_Set exercise 1_
In the passage on physical constraint embedding, why are FeedForward Neural networks prone to producing results that violate mass conservation or Darcy's law? Answer in one to three sentences.
_Set exercise 2_
Pick up the passage on embedding physical constraints in neural network models and carry it on past its final sentence.

_Document text_
>> BEGIN

Physical constraint embedding capability:
The incorporation of physical laws is the key to improving the reasonableness of model predictions. FeedForward Neural (FFN) networks, as purely data-driven models, rely solely on the statistical laws of the training data and are prone to produce results that violate mass conservation or Darcy’s law (e.g., negative pressure prediction). Convolutional Neural Networks (CNNs) can be partially embedded with physical laws beforehand by customized convolution kernels, such as the Physical Difference Convolution Neural Network (PD-CNN) kernel designed by Xue et al. [2], which incorporates the residuals of Darcy’s equation in finite difference form into the convolution operation, so as to make the prediction results satisfy the conservation of mass. Graph Neural Networks (GNNs), on the other hand, encode physical connectivity relations through the natural properties of graph structures: in Fu et al.’s [16] microscopic seepage model, pore nodes are characterized by containing geometric parameters (e.g., aperture diameter, curvature), and edge weights characterize the flow impedance to implicitly satisfy Darcy–Weisbach equations. Physical Information Neural Networks (PINNs) are “hard” physically driven by directly constraining the residuals of the control equations through loss functions. For example, Xue et al. [2] forced the partial differential equations for single-phase seepage during training, allowing the model to remain physically consistent (violation rate < 5%) with only 10% of the observed data.

>> END

_Excerpted data_

>> BEGIN

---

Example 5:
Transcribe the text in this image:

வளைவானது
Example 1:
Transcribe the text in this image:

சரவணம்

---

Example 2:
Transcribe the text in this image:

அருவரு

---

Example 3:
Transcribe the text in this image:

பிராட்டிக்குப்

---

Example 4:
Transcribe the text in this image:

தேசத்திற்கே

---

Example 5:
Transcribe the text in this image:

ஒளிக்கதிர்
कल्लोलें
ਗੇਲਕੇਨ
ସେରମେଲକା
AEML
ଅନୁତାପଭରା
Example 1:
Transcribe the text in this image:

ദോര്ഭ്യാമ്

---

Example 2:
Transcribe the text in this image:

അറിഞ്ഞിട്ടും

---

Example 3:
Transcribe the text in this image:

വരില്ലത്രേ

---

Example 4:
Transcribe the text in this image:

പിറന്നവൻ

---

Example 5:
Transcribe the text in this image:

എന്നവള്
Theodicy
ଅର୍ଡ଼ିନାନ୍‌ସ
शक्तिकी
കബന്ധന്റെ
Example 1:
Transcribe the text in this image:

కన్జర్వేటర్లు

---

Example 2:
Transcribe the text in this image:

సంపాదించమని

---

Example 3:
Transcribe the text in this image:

>> END
>> BEGIN

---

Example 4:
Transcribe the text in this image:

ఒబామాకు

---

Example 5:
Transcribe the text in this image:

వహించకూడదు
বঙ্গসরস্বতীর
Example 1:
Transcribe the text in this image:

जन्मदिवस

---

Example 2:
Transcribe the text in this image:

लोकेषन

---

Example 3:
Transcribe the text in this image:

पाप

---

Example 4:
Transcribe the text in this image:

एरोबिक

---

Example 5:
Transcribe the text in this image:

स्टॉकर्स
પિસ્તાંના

>> END

_Task result 1_
FeedForward Neural networks are purely data-driven models that rely solely on the statistical laws of their training data. As a result, they can produce physically unreasonable outputs such as negative pressure predictions.

_Task result 2_
Small sample generalization capability:
Data scarcity is a common challenge in oilfield development, and the small-sample fitness of different models varies significantly. FeedForward Neural (FFN) networks require more than 10,000 sets of samples to avoid overfitting due to the large number of parameters and lack of inductive bias (Hussen et al. [10]). Convolutional Neural Networks (CNNs) reduce the number of parameters through local weight sharing, but they still require at least 5000 labeled images to capture spatial patterns (Guo et al. [3]). Graph Neural Networks (GNNs) benefit from the ability to generalize topology and require only 1000 sets of graph structure samples to model fracture network flows (Fu et al. [16]). Physical Information Neural Networks (PINNs) can achieve field predictions with an error of <10% with 500 samples (Xue et al. [2]) through the regularization of the physics equations, and they are particularly suitable for scenarios where new blocks are being explored or where experimental data are limited Table 6.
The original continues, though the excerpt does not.